The picture is another from my Vermont fog series.  I was up and out before the inn I was staying in started serving coffee and breakfast so I took pictures while I waited.

This is at the cuteness level of: Your head will explode.

Seriously.  Watch them for just a minute and you will see.  They started crying this morning, something outside of camera range got their attention and I had to turn it off. I got too upset that they couldn’t get at whatever it was they wanted to get at.  This is why I can’t have puppies.  I would let them destroy everything I own, just to stop their little puppy cries.

6:15 Breaking news!  Mom is here!  Puppy feeding frenzy.

Thank You Anchorage Daily News

We’re starting to ease up on the anxiety over here on Perry Street and allowing ourselves a moment of relaxation.  One of many good parts from the Anchorage Daily News endorsement for Obama:

“Sen. McCain describes himself as a maverick, by which he seems to mean that he spent 25 years trying unsuccessfully to persuade his own party to follow his bipartisan, centrist lead. Sadly, maverick John McCain didn’t show up for the campaign. Instead we have candidate McCain, who embraces the extreme Republican orthodoxy he once resisted and cynically asks Americans to buy for another four years.

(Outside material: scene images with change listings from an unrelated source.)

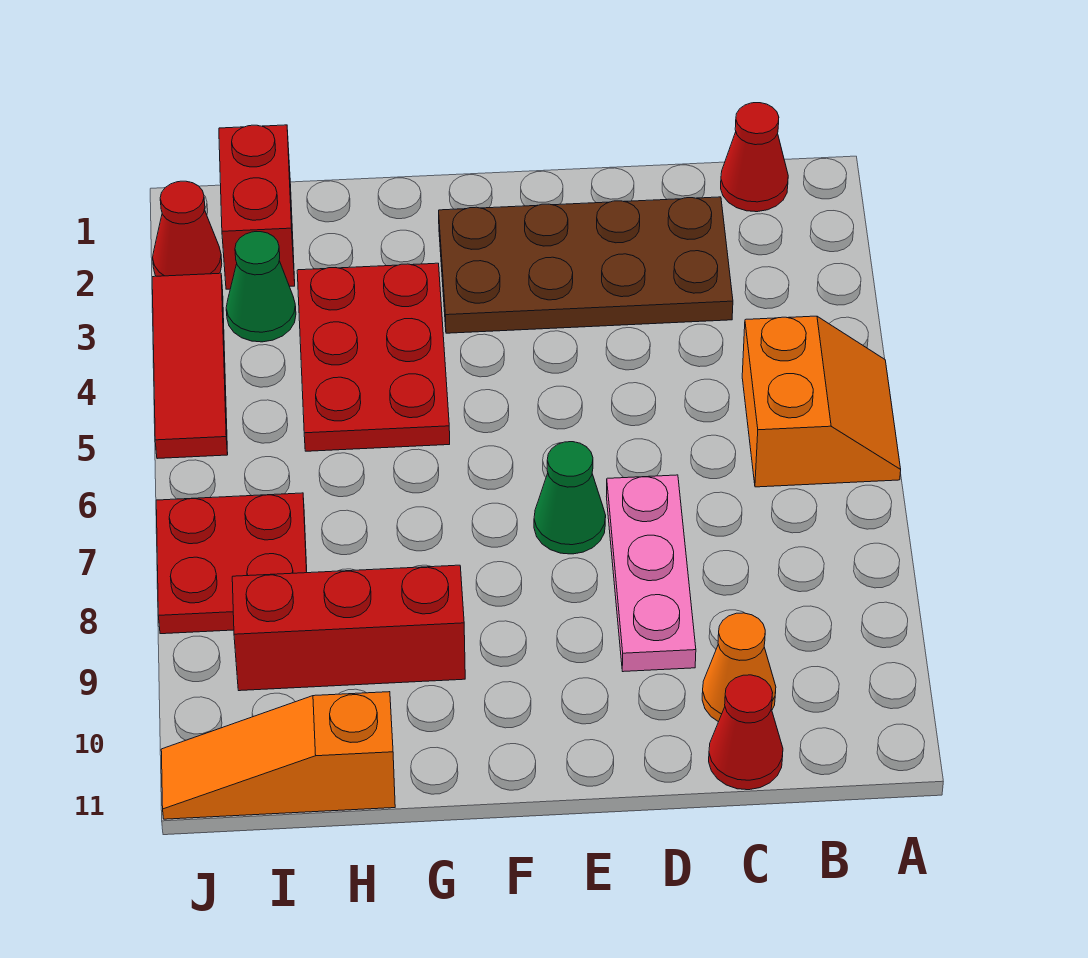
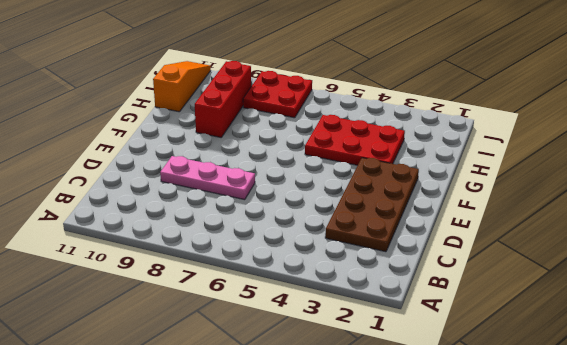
none -> orange 2x2 slope [742,316,901,487]
none -> red 1x1 cone [721,103,788,212]
none -> orange 1x1 cone [702,613,776,722]

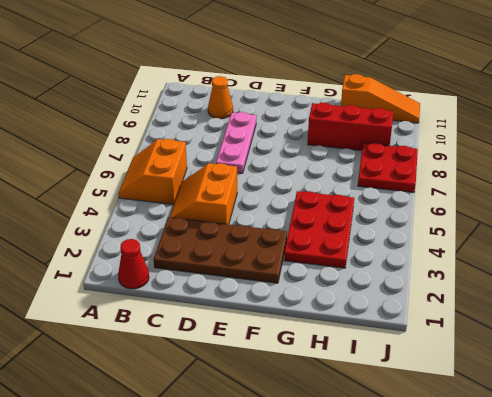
orange 2x2 slope [170,163,237,224] -> none
none -> red 1x1 cone [709,675,783,790]
none -> green 1x1 cone [534,442,606,554]
none -> red 1x2 brick [219,125,295,289]

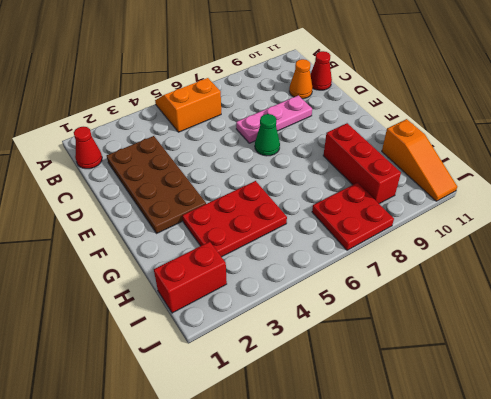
none -> green 1x1 cone [226,232,296,342]
none -> red 1x1 cone [153,181,222,276]
none -> red 1x3 tile [152,273,228,459]

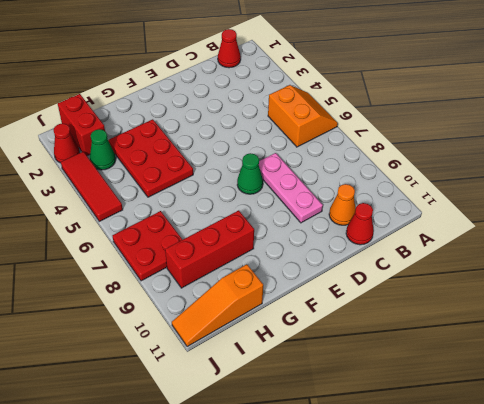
none -> brown 2x4 plate [439,197,733,333]

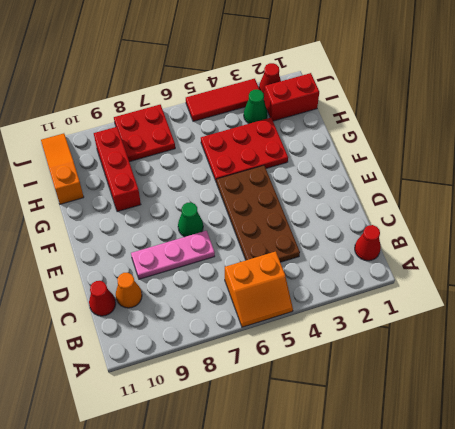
brown 2x4 plate [217,165,300,262] -> brown 2x4 plate moved to [439,197,733,333]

It is Sen. Obama who truly promises fundamental change in Washington. You need look no further than the guilt-by-association lies and sound-bite distortions of the degenerating McCain campaign to see how readily he embraces the divisive, fear-mongering tactics of Karl Rove. And while Sen. McCain points to the fragile success of the troop surge in stabilizing conditions in Iraq, it is also plain that he was fundamentally wrong about the more crucial early decisions. Contrary to his assurances, we were not greeted as liberators; it was not a short, easy war; and Americans — not Iraqi oil — have had to pay for it. It was Sen. Obama who more clearly saw the danger ahead.”

(I actually took this picture because Finney and Buddy are fighting these days, I don’t know why, and this was a relatively rare moment of detente.)

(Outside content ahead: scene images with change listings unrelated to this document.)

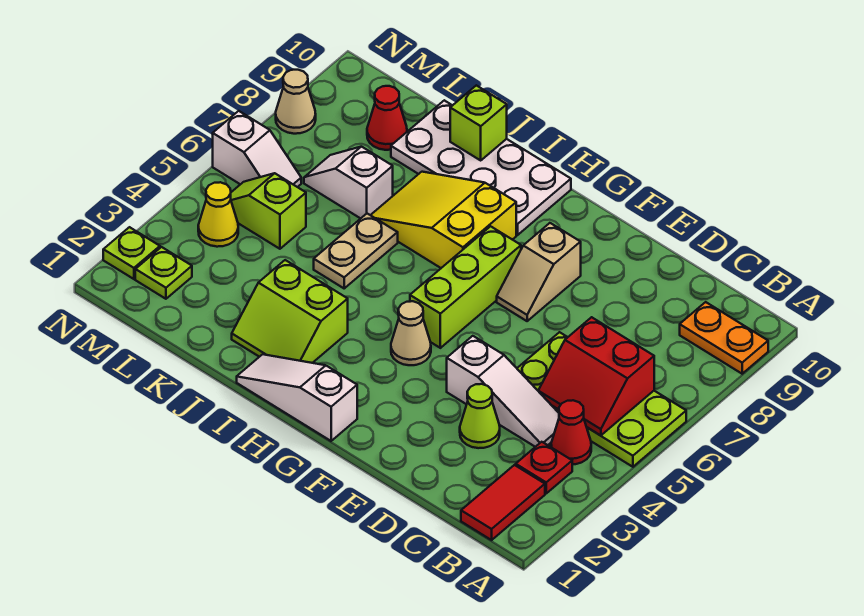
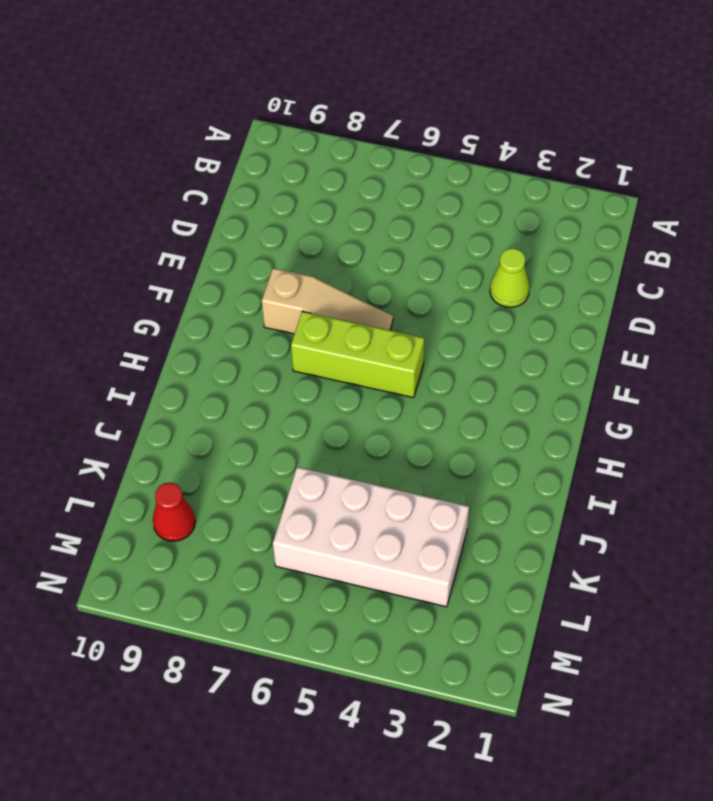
tan 1x3 slope [262,268,393,334] -> tan 1x2 slope [497,223,581,321]
white 2x4 brick [273,467,469,607] -> lime 1x2 slope [231,173,306,249]
none -> lime 2x4 plate [517,332,686,467]
none -> orange 1x2 plate [680,302,768,374]
none -> red 1x2 tile [461,465,545,540]

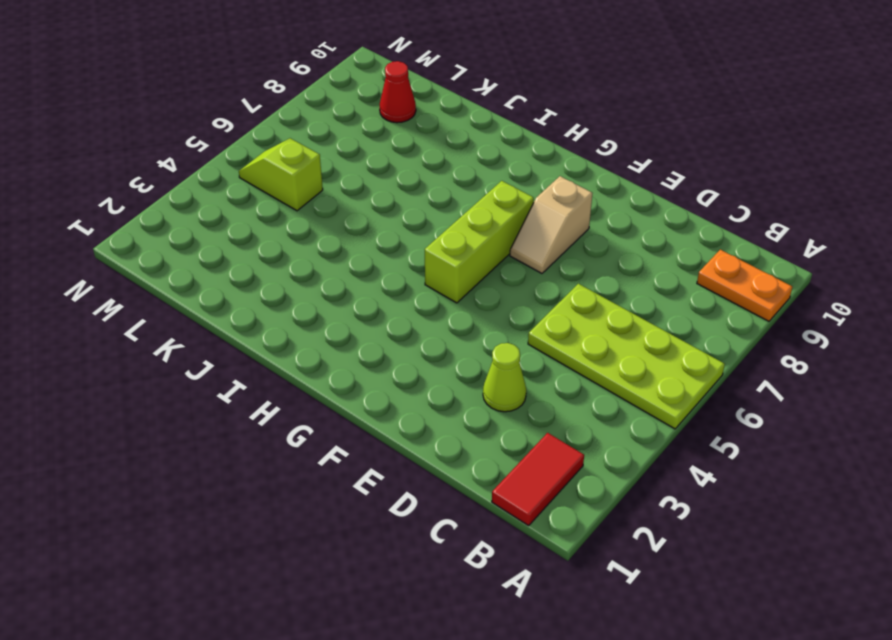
none -> red 1x1 plate [516,442,572,493]
none -> red 1x1 cone [551,400,591,464]
none -> white 1x3 slope [447,336,559,447]

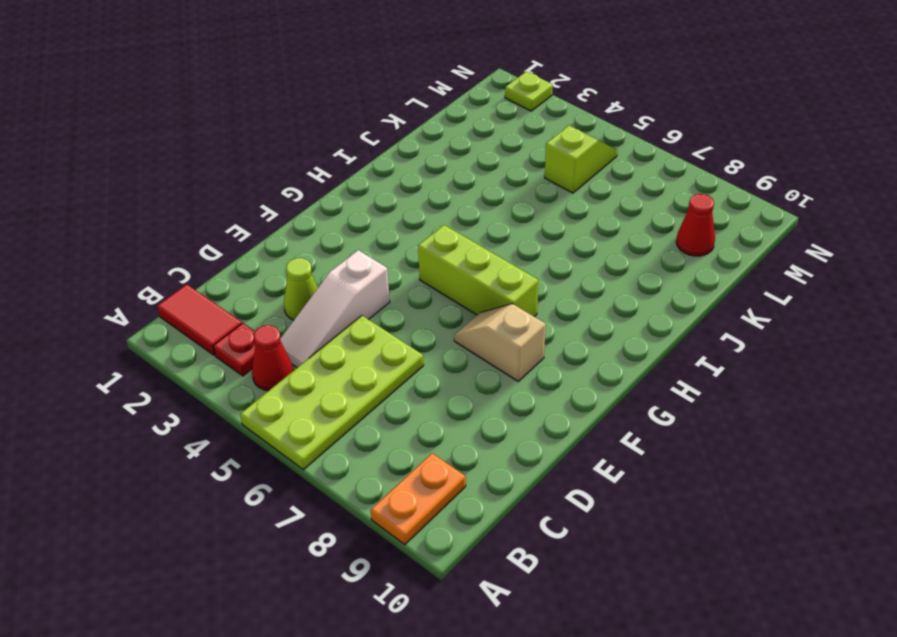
none -> white 1x3 slope [237,354,357,441]
none -> tan 1x1 cone [391,301,431,365]
none -> yellow 2x3 slope [371,172,516,268]

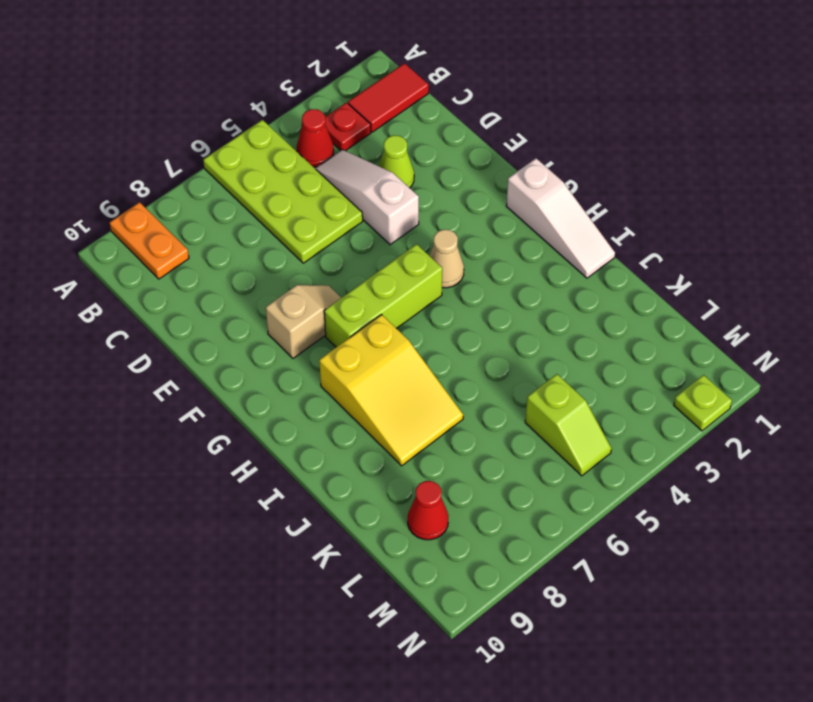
none -> white 2x4 plate [391,100,571,235]
none -> lime 2x2 slope [232,260,348,363]
none -> tan 1x2 plate [314,214,398,288]

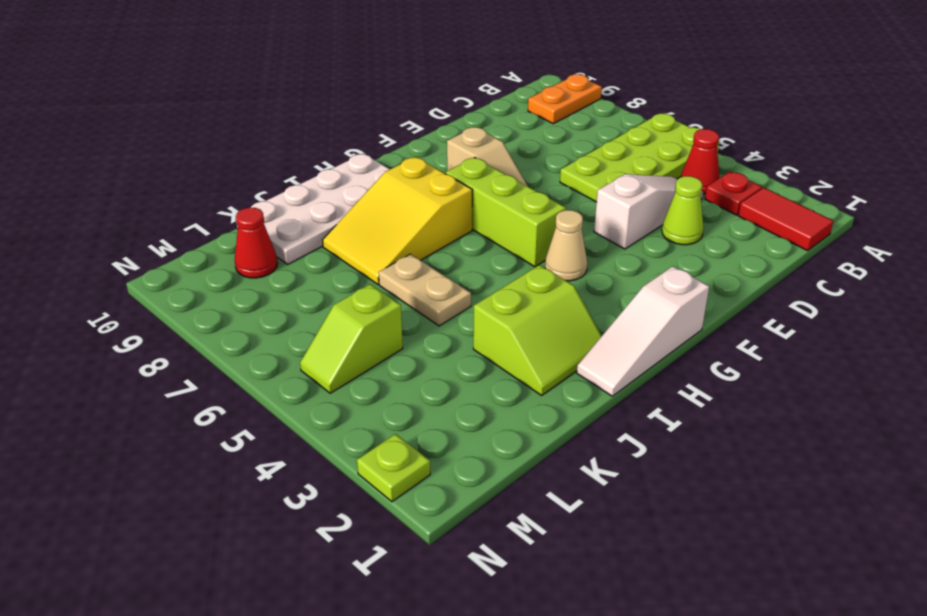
none -> white 1x2 slope [304,147,393,219]
none -> lime 1x1 plate [135,247,192,299]
none -> yellow 1x1 cone [198,182,238,247]

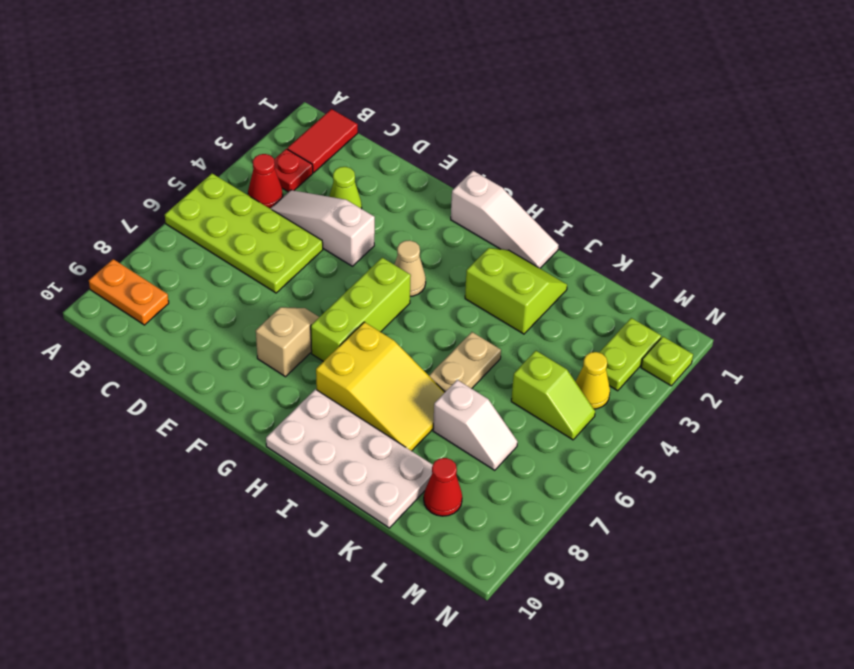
lime 1x2 plate [599,318,661,391] -> lime 1x1 plate [135,247,192,299]
none -> white 1x2 slope [213,111,301,187]
none -> tan 1x1 cone [276,70,316,134]
none -> red 2x2 slope [538,317,654,436]

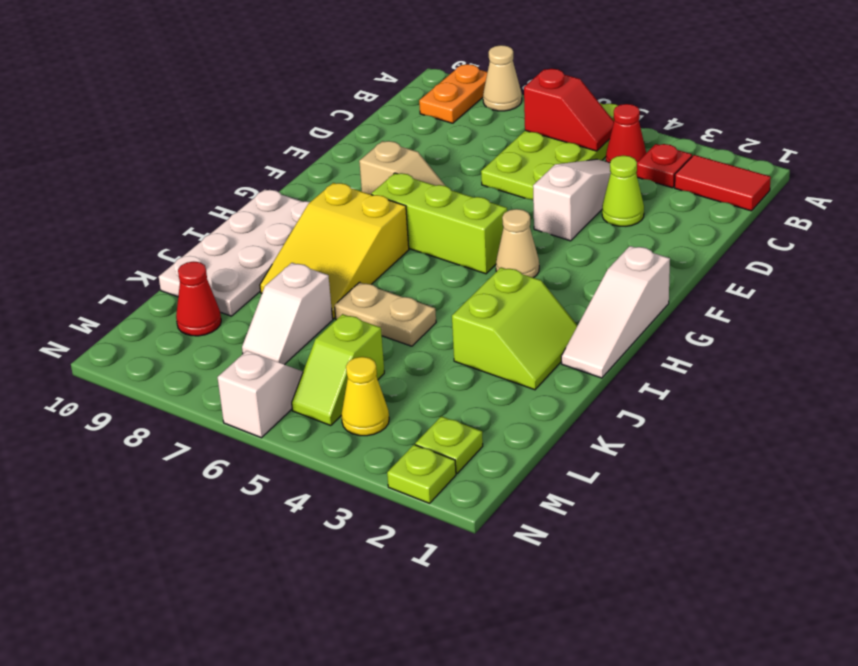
tan 1x1 cone [483,45,522,111] -> tan 1x1 cone moved to [276,70,316,134]
red 1x2 slope [524,69,614,151] -> red 2x2 slope [538,317,654,436]
none -> lime 1x1 brick [450,85,507,160]

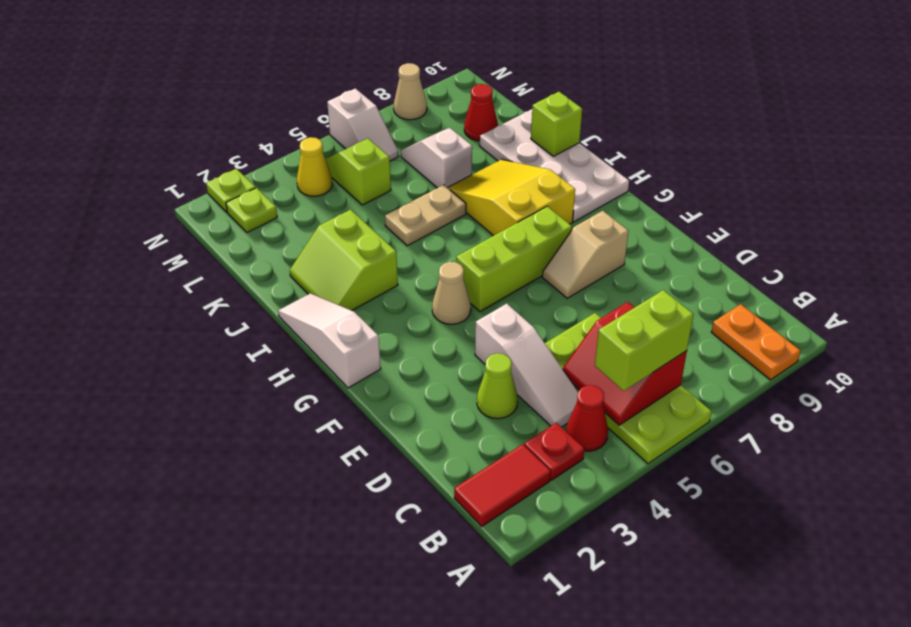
lime 1x2 brick [595,290,694,391] -> none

The Other Side of My Weekend

I couldn’t post about it beforehand because it was a surprise party, but I went up to Vermont on Saturday for an 80th birthday party for my father. His birthday isn’t until Christmas Eve, but having it now guaranteed it would be a surprise.  We had it in a firehouse in … oh God, I forget the name of the town. Rupert!  (I think.)

I felt despair, I must admit.


I was walking back from Aly’s memorial, when Tom Waits came up on my ipod singing Waltzing Matilda. Not only is this a particularly mournful version of an already sad song, for me Waltzing Matilda will forever be tied to the movie On The Beach, and the end, when you see, shot by shot, the end of everything, all our loves, all our joys, everything we know, over.  It’s hard to watch without sobbing. Hard the first time, at least.  

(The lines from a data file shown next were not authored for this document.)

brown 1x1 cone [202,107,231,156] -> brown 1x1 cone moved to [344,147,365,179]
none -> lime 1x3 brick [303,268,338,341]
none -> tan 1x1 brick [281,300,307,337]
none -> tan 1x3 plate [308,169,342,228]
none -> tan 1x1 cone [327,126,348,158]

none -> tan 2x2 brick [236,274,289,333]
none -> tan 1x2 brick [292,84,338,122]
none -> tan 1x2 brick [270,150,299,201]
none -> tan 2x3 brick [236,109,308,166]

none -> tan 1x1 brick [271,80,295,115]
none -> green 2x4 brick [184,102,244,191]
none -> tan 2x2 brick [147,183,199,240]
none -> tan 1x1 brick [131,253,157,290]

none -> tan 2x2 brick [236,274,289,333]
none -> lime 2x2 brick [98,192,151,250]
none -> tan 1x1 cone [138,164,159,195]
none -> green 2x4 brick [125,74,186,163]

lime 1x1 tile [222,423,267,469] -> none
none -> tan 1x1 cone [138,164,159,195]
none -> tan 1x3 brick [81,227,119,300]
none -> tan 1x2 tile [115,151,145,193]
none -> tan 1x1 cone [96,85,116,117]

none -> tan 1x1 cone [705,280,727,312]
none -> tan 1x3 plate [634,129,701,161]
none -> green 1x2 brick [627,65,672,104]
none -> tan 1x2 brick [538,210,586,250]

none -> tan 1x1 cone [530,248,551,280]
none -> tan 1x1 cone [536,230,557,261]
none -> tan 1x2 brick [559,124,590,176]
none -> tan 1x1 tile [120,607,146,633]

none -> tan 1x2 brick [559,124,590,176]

So I was on 8th Avenue and 14th Street and all of a sudden shot after shot of Aly went through my head, the end of Aly laughing, the end of Aly playing with Sophie, the end of Aly being Kim’s and so many other people’s best friend, no more Elephant & Castle, no more music, I could see the look in his face, a thousand looks really, I could hear him saying my name, his manic energy, and then all the people I saw at the memorial just flashed in my head, and the things they told me about their experiences with Aly. Story after story.  I could see them easily even if I hadn’t been there.  Aly was so present it’s easy to see him in your head.  All of that is over now.  Aly is over now. Done. All of this with Tom Waits sing Waltzing Matilda in my head.  

So that’s it.  Aly’s light has gone out, his special, wonderful, insane light.  And we’ll all be right behind him.  Everything ends.  I’m sorry he is dead.  I will miss him.  Who else is there like Aly?? I’ll try to live better before I die. I don’t know what else to do with it.  Try to be as good with a few people as Aly was with many?  For some reason I found the story of Aly checking a friend’s new baby out of the hospital especially poignant.  I was actually distracted from asking questions to get the whole story, but sometimes he just knew the absolute right thing to do, and he was so good with kids.

I took the picture above at around 7am in Vermont this morning.  I’ll post about that tomorrow. It will be a happier post.